Prices hold steady
as industrial production dips
By MARTIN CRUTSINGER and CHRISTOPHER S. RUGABER
The Associated Press
WASHINGTON – More evidence emerged Friday that the recession is easing, with output by the nation’s factories, mines and utilities falling at the slowest pace in six months.
At least one area of the economy is flat, but that’s welcome news. Consumer prices were level in April after a slight dip the prior month.
Inflation usually doesn’t pick up until well after a recovery begins, noted Mark Vitner, senior economist at Wachovia. If the economy rebounds late this year, as many analysts expect, prices likely will be stable until 2011, he said.

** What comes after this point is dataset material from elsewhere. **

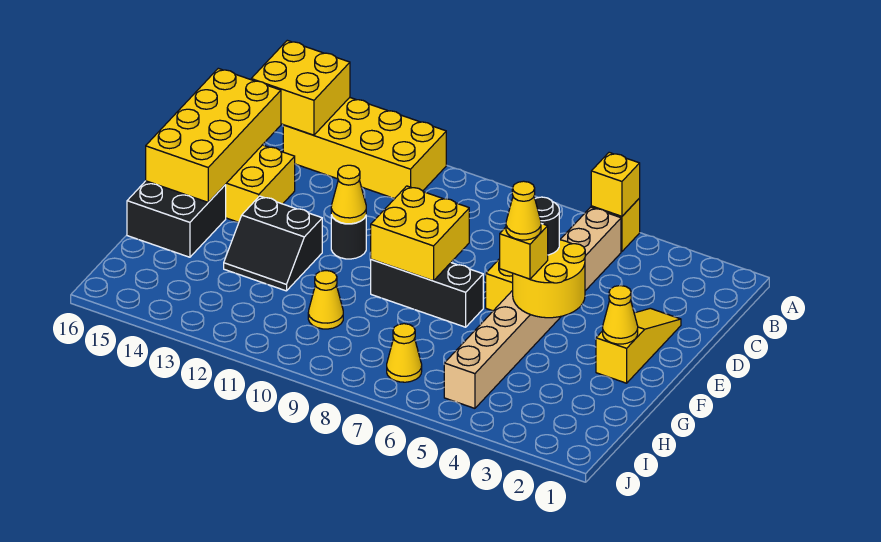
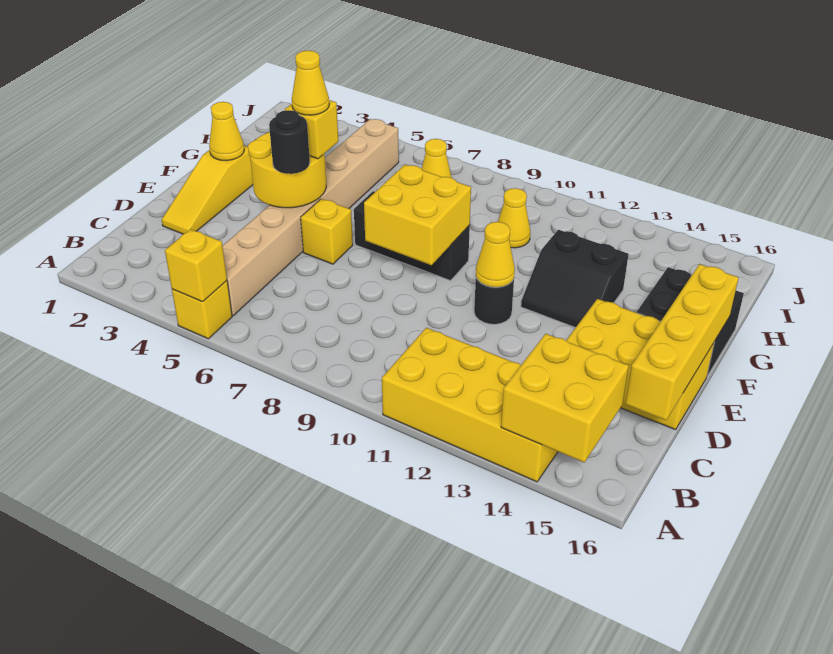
yellow 2x4 brick [146,68,281,202] -> yellow 1x4 brick [625,264,739,420]
black 2x2 slope [224,196,322,291] -> black 2x2 slope turned to [521,230,629,328]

Some economists have been concerned about the possibility of deflation, a sustained period of declining prices that can deepen a recession. But most say that possibility appears remote because the Federal Reserve has responded with force to combat the downturn.
The Fed said output at factories, mines and utilities fell 0.5 percent last month, after revised declines of 1.7 percent in March and 1 percent in February. Analysts had expected a drop of 0.6 percent last month.
Still, the report showed U.S. industry remains weak. Industrial production has fallen in 15 of the 17 months since the recession began in December 2007 and is down 16 percent since then.
“Overall, yet another report that fits within the picture of an economy contracting more slowly but still far from an actual recovery,” Paul Ashworth, senior U.S. economist at Capital Economics, wrote in a note Friday.
A 1.4 percent increase in auto production, which came after huge reductions earlier this year, boosted the overall results. But that won’t last as Chrysler LLC and General Motors Corp. are shutting plants in May and June, which could send industrial production lower, economists said.
Meanwhile, the Labor Department said its Consumer Price Index was flat last month, meeting economists’ expectations. The tame inflation performance reflected a second monthly drop in energy costs and a third straight decline in food prices.
Over the past year, consumer prices have fallen 0.7 percent, the largest 12-month decline since a similar drop for the year ending in June 1955.
Falling prices can be good for shoppers. But over the long term, they can erode wages and cause consumers to postpone purchases, leading to steep drops in production. A destabilizing period of falling prices hasn’t been seen in the U.S. since the Great Depression of the 1930s, though Japan suffered through deflation in the 1990s.
But broad price declines aren’t affecting goods outside food and energy, economists said. Core inflation, which excludes food and energy, rose 0.3 percent last month. It was the biggest jump since July, but about 40 percent of the gain came from a huge rise in tobacco prices, reflecting higher federal taxes.
“Inflation’s not a problem if you don’t smoke,” Vitner said.
Also Friday, a Reuters/University of Michigan index of consumer sentiment rose to an eight-month high in May.